**Daftar Tugas:**
1. Terjemahkan kalimat dari petikan teks ini ke dalam bahasa Inggris: "Luhut dipercaya menduduki kursi Menteri Koordinator Bidang Politik Hukum dan Keamanan menggantikan pejabat lama Tedjo Edhy Purdijatno."
2. Tentukan apakah setiap pernyataan berikut sesuai dengan petikan teks. Jawab ya atau tidak, lalu kutip kata-kata penentunya. (a) Luhut adalah jenderal purnawirawan TNI yang menjabat sebagai Kepala Staf Kepresidenan. (b) Tedjo dicopot dari jabatannya karena alasan kesehatan. (c) Perombakan susunan menteri di Kabinet Kerja itu merupakan yang kedua kalinya.
3. Sunting bagian petikan teks yang dimulai dari "Luhut dipercaya menduduki" dan berakhir pada "Harus Jadi Menteri)". Tuliskan kembali bagian itu dengan mengganti "Rabu" menjadi "Kamis".

**Petikan Teks:**
----

Jakarta, CNN Indonesia -- Perombakan susunan menteri di Kabinet Kerja pemerintahan Jokowi-JK yang baru pertama kali dilakukan membawa dampak yang besar bagi Luhut Binsar Pandjaitan. Jenderal purnawirawan TNI yang menjabat sebagai Kepala Staf Kepresidenan itu diamanahi tugas yang lebih besar dan berat.
Luhut dipercaya menduduki kursi Menteri Koordinator Bidang Politik Hukum dan Keamanan menggantikan pejabat lama Tedjo Edhy Purdijatno. Presiden Joko Widodo (Jokowi), Rabu (12/8), mencopot Tedjo dari jabatannya dengan pertimbangan kinerja. (Baca:
Surya Paloh: Tedjo Paham Tak Harus Jadi Menteri)

----

**Data Mentah:**
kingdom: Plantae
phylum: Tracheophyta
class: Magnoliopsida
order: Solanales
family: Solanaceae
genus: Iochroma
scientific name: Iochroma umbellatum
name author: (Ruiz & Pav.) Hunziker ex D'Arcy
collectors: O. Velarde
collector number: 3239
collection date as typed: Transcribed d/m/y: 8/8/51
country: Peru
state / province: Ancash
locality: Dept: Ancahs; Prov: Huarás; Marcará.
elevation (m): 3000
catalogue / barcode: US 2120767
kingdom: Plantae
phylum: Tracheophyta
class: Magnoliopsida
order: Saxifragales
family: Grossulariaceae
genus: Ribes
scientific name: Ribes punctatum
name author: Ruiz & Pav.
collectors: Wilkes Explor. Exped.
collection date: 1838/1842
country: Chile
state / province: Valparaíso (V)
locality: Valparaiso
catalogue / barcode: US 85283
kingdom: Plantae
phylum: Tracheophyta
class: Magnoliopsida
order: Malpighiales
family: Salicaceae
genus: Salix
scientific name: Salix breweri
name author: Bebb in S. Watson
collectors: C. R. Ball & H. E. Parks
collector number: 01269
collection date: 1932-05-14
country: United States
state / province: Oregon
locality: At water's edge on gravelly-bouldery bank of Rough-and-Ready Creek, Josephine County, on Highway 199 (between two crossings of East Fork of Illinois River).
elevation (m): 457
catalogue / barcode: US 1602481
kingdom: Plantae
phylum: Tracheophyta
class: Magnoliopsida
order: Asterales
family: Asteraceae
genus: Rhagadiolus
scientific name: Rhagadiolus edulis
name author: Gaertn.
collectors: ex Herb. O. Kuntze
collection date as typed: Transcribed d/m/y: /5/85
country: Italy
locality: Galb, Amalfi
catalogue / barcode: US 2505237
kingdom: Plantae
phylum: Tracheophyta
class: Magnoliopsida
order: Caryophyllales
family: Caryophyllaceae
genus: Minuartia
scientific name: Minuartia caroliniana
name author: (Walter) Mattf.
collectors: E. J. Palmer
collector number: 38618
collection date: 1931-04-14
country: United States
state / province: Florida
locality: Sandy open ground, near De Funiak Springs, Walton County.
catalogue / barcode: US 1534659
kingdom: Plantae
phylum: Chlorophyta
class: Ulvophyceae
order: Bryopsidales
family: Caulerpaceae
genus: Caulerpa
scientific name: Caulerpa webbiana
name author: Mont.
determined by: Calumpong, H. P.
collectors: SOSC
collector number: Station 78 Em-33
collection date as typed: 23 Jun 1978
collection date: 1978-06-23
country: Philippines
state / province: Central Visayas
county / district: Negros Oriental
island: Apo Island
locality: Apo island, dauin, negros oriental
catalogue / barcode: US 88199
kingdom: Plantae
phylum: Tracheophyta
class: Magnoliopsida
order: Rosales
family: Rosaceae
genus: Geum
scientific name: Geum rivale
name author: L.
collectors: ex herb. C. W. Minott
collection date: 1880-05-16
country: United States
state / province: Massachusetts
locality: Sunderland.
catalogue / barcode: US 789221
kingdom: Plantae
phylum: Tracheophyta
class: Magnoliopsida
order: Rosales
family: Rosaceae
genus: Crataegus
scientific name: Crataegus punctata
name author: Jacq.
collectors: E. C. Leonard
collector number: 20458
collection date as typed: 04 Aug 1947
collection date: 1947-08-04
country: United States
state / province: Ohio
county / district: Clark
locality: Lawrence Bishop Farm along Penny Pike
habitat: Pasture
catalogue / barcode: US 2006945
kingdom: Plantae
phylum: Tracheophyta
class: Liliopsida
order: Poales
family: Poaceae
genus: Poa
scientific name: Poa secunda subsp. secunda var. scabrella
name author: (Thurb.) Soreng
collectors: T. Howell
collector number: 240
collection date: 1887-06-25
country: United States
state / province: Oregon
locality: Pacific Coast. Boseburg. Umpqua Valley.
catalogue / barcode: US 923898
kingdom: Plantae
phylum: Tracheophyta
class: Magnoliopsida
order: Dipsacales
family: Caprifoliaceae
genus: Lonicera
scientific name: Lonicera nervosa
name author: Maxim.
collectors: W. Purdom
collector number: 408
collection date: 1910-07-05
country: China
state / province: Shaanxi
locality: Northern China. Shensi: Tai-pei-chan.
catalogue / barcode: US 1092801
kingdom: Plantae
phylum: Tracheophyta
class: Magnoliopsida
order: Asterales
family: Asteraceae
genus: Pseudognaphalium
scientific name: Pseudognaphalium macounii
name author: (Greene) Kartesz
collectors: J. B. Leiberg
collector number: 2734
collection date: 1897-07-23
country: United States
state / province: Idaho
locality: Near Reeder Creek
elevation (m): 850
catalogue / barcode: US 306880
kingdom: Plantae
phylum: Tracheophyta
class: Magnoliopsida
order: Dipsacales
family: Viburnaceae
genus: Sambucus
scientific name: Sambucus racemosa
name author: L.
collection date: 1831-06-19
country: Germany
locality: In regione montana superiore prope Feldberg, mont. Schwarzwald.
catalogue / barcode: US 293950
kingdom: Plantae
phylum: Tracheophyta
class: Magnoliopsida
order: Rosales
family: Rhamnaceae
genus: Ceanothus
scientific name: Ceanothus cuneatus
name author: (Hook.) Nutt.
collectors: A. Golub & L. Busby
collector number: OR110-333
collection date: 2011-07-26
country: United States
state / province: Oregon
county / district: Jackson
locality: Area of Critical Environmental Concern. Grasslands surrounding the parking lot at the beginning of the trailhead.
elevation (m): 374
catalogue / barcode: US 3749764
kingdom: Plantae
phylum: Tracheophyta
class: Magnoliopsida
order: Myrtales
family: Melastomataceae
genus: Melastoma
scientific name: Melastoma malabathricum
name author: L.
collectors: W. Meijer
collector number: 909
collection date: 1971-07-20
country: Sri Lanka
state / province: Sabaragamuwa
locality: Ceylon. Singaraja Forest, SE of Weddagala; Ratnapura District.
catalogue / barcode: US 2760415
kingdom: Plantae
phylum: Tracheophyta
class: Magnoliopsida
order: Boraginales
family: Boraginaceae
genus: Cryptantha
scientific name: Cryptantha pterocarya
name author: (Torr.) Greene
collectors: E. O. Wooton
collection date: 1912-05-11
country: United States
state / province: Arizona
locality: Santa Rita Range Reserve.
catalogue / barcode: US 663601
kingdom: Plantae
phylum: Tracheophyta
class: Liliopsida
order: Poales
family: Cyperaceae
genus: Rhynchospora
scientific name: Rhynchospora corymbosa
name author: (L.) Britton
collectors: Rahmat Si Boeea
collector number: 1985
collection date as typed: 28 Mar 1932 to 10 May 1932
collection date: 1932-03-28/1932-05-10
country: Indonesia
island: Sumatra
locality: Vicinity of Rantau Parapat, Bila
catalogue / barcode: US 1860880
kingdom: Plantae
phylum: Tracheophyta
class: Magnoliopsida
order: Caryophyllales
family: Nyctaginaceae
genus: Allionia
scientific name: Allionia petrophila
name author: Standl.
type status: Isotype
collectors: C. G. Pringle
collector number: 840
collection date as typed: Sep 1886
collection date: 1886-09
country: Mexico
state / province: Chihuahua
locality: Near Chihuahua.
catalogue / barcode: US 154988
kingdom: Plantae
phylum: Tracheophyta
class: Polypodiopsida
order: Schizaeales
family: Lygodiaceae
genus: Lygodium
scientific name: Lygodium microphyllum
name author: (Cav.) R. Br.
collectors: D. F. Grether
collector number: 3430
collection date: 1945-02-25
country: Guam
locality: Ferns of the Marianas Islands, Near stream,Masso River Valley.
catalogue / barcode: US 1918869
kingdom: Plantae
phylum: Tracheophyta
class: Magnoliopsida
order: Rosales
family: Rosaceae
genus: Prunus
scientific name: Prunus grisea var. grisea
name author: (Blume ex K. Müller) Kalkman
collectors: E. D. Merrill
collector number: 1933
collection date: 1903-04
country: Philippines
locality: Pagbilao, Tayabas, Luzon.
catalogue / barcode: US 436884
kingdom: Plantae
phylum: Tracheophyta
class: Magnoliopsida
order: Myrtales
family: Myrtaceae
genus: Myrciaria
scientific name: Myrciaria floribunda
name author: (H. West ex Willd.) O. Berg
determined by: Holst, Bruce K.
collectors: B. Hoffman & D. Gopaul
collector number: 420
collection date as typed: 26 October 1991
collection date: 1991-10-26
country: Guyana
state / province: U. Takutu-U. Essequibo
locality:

----

**Kunci Jawaban:**
1. Luhut was entrusted with the post of Coordinating Minister for Political, Legal and Security Affairs, replacing the previous official Tedjo Edhy Purdijatno.

2.
(a) Ya: "Jenderal purnawirawan TNI yang menjabat sebagai Kepala Staf Kepresidenan itu"
(b) Tidak: "mencopot Tedjo dari jabatannya dengan pertimbangan kinerja"
(c) Tidak: "yang baru pertama kali dilakukan"

3.
Luhut dipercaya menduduki kursi Menteri Koordinator Bidang Politik Hukum dan Keamanan menggantikan pejabat lama Tedjo Edhy Purdijatno. Presiden Joko Widodo (Jokowi), Kamis (12/8), mencopot Tedjo dari jabatannya dengan pertimbangan kinerja. (Baca:
Surya Paloh: Tedjo Paham Tak Harus Jadi Menteri)